Antes del inesperado, por absurdo y sobredimensionado, éxito de Nueva York bajo el terror de los zombies (Zombie 2, Lucio Fulci, 1979), Franco ya se había acercado al mito de los muertos vivientes en una producción más enfocada hacia el erotismo softcore que a la explotación comercial de La noche de los muertos vivientes (Night of the living dead, George A. Romero, 1968). Virgen entre los muertos vivientes (editada en vídeo en nuestro país con el título, más fiel al original, de Los sueños eróticos de Cristina), igual que los ya citados casos de El sádico de Notre Dame y El ataque de las vampiras, sufrió numerosos remontajes –esta vez parece ser que sin la participación ni la aprobación de Franco– y conoció incluso una versión pornográfica, con duraciones que oscilan entre los 79 minutos de la edición española hasta los 92. El filme comparte con el ya citado La noche de los asesinos un similar punto de partida argumental: la lectura del testamento de un familiar fallecido que acabará sumiendo a sus herederos en una espiral de muerte y horror. Virgen entre los muertos vivientes mezcla sueños, pesadillas, muertos vivientes e incluso extraños rituales satánicos –(pseudo)orgía incluida– en un cóctel que carece de sentido y de objetivos concretos. La noche de los asesinos, por otro lado, es una aplicada adaptación de la obra teatral 'El gato y el canario' del escritor norteamericano John Willard, cuya primera –y mejor– adaptación se remonta al cine mudo: El legado tenebroso (The cat and the canary, Paul Leni, 1927). Lejos de publicitar tan ilustre(s) precedente(s), la carátula videográfica de la edición española hacía doblemente trampa: el filme, sin que nadie sepa bien cómo ni por qué, fue rebautizado Sospiri en alusión directísima a una de las más populares películas de terror de Dario Argento, Suspiria (Id., 1977) y su argumento se atribuyó a Edgar Allan Poe.

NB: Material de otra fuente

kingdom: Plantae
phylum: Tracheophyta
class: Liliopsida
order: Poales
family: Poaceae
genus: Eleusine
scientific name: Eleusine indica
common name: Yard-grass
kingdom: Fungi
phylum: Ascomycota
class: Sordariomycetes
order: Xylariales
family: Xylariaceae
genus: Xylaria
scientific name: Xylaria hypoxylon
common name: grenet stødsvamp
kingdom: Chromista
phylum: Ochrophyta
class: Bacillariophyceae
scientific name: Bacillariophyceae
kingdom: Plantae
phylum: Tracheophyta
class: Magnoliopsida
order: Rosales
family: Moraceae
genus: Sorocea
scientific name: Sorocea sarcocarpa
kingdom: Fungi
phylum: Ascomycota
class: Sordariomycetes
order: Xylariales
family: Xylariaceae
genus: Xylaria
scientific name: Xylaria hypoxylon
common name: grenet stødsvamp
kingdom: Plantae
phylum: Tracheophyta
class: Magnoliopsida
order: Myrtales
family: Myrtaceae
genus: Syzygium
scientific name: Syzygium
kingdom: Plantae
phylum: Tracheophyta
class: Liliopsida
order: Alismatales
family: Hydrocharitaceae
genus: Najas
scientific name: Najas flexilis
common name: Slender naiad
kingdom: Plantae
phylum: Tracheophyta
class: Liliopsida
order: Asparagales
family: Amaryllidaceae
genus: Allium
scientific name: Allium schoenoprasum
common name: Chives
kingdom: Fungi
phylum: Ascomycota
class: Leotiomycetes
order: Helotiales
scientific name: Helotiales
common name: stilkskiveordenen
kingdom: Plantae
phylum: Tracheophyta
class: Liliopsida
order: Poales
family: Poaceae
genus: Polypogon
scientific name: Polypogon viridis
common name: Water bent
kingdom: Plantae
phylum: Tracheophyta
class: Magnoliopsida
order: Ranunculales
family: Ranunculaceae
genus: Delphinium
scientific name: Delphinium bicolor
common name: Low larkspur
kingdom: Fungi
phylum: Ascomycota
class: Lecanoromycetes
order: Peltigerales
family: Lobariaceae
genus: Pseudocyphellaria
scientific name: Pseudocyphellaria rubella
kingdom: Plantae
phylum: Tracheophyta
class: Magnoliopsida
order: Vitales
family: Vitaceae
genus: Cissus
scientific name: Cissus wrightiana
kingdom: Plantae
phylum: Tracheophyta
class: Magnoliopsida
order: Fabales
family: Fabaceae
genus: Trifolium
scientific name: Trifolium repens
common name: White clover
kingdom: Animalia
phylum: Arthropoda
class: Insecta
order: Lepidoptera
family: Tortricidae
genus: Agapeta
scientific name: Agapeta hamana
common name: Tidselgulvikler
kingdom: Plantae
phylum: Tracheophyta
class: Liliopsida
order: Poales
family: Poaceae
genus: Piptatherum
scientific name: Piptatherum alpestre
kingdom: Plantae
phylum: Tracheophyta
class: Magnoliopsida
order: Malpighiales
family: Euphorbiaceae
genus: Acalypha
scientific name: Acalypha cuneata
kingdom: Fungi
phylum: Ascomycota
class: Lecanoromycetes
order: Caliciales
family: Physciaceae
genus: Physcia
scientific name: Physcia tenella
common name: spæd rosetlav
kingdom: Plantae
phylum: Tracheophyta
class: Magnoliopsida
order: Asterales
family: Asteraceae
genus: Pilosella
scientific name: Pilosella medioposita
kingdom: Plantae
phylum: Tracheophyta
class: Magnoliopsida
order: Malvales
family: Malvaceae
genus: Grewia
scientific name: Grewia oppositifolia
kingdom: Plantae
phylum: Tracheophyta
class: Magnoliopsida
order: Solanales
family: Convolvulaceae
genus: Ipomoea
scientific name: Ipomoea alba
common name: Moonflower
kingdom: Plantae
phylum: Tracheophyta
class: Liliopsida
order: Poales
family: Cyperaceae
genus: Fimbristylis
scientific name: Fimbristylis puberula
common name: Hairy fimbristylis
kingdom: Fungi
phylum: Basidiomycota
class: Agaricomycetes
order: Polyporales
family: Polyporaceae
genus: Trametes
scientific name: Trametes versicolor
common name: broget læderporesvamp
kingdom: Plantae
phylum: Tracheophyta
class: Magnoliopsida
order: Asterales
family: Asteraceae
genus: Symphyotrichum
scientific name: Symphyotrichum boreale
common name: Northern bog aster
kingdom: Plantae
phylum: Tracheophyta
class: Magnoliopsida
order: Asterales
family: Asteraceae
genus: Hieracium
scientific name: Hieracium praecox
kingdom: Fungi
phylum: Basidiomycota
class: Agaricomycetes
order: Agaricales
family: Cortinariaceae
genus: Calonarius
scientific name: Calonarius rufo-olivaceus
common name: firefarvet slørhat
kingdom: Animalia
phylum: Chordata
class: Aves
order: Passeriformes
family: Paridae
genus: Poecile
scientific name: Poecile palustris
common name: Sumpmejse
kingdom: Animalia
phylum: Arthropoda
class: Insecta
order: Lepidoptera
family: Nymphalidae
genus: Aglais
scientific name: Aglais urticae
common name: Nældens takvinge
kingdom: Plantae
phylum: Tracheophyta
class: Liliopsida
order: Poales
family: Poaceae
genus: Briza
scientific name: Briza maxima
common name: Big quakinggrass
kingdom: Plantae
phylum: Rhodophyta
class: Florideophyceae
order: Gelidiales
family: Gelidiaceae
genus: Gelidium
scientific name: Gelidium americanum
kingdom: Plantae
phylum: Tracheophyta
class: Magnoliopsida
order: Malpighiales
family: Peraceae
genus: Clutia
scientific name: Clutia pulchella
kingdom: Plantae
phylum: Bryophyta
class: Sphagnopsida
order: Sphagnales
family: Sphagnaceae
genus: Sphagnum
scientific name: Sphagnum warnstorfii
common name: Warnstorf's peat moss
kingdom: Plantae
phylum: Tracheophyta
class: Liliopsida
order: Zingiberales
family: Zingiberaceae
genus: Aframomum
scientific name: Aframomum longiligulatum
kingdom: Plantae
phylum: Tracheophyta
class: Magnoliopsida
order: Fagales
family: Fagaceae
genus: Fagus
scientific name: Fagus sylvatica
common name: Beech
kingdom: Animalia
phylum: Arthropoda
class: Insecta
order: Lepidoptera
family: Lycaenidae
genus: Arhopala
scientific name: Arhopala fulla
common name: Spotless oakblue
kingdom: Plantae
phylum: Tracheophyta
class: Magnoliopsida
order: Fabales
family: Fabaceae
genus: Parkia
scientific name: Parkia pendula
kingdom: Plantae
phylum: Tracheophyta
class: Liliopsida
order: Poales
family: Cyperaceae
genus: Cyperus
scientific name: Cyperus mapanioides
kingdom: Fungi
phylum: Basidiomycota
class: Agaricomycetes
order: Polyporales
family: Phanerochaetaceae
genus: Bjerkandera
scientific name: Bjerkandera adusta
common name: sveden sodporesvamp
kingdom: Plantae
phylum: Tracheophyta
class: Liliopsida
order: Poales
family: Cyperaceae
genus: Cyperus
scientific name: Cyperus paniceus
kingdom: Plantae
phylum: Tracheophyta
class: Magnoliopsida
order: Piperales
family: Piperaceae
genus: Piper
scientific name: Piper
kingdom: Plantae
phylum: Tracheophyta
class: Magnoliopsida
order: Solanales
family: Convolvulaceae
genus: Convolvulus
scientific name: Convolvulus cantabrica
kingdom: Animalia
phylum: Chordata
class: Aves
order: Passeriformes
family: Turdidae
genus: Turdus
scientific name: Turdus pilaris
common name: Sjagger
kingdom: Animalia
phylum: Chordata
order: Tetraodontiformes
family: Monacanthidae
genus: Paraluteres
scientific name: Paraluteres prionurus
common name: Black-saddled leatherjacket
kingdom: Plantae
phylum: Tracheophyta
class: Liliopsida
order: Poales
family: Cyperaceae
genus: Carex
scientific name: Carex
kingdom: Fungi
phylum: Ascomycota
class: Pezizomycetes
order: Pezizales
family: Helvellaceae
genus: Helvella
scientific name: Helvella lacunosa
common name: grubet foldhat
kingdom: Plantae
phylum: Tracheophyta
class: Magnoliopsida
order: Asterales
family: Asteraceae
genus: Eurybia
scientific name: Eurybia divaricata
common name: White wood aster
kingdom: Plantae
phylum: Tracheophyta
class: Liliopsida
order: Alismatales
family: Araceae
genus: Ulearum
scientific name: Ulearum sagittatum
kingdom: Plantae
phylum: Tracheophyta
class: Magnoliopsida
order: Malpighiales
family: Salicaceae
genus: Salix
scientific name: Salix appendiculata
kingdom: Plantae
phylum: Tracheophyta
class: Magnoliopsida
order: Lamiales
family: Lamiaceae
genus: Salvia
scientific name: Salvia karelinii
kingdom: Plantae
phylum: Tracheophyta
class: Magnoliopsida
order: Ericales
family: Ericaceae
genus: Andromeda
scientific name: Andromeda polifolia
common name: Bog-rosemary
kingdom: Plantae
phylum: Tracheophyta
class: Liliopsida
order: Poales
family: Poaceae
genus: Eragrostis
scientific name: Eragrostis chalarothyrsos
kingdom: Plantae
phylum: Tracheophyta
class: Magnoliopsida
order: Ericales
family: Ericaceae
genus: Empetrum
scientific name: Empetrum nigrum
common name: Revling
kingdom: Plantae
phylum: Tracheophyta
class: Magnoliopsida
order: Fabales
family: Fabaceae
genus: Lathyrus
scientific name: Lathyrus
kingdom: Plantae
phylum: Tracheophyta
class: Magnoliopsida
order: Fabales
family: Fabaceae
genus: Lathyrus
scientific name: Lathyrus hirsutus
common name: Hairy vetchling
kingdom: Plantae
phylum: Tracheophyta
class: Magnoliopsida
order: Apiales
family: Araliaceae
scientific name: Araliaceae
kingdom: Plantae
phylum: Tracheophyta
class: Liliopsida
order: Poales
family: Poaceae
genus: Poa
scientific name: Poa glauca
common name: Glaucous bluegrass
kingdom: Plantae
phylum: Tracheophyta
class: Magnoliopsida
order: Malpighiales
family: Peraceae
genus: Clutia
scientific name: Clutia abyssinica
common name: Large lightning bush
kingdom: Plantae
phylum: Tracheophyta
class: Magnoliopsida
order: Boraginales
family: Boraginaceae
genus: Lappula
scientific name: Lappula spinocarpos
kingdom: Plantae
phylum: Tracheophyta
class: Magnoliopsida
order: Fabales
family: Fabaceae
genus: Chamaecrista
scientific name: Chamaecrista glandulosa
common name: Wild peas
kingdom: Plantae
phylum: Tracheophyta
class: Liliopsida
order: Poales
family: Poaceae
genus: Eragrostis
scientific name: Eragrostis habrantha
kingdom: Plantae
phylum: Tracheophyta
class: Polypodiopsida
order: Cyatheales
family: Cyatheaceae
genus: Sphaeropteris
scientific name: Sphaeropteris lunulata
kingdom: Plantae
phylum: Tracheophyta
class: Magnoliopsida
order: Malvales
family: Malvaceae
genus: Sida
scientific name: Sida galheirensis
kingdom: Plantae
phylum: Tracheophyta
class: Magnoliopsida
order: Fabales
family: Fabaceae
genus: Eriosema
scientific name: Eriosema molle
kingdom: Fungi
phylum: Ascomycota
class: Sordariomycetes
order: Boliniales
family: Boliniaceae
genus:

Más interesado en (re)crear una atmósfera tétrico-macabra que en la propia trama, Franco lleva el relato a su terreno sin perder los papeles a medio camino: pese a lo limitado del presupuesto, La noche de los asesinos tiene un ritmo sostenido e incluso cuenta con una buena factura visual (el brutal asesinato de Lord Marion al principio del filme, magníficamente filmado). Franco se reserva el breve papel de notario corrupto y borracho.

Continuará…


NOTAS:
(1) Como señalan Roberto Cueto y Carlos Díaz, a efectos prácticos El Conde Drácula era únicamente de nacionalidad británica. El productor se limitó a contratar personal español, italiano y alemán, pero el Ministerio rechazó la película como coproducción hasta dos años después cuando, con nueva documentación, pudo ser estrenada en nuestro país (Ver Drácula. De Transilvania a Hollywood, Madrid: Nuer, 1997, p. 192).
(2) Ver FREIXAS, Ramon, “Drácula en el cine español”, en Dirigido por nº 256 (abril 1997), Barcelona, p. 65.
(3) Entrevista con Jesús Franco, en Cine fantástico y de terror español, 1900 – 1983, Donostia: Semana de Cine Fantástico y de Terror de San Sebastián, p. 181.
(4) Britt Nichols es el seudónimo artístico de la modela portuguesa Carmen Yazalde, actriz indispensable del cine de terror europeo de los años de la setenta del siglo XX que abandonó el cine a mediados de la década al contraer matrimonio. Tras su breve pero muy recordado debut sin acreditar en La noche del terror ciego (Amando de Ossorio, 1972) –interpreta a la doncella que muerte torturada por los caballeros templarios– se convirtió en una de las actrices más recurrentes de Jesús Franco: director y actriz trabajarían juntos en siete películas en menos de dos años, entre las que destacan La maldición de Frankenstein, La fille de Dracula / A filha de Dracula y Virgen entre los muertos vivientes.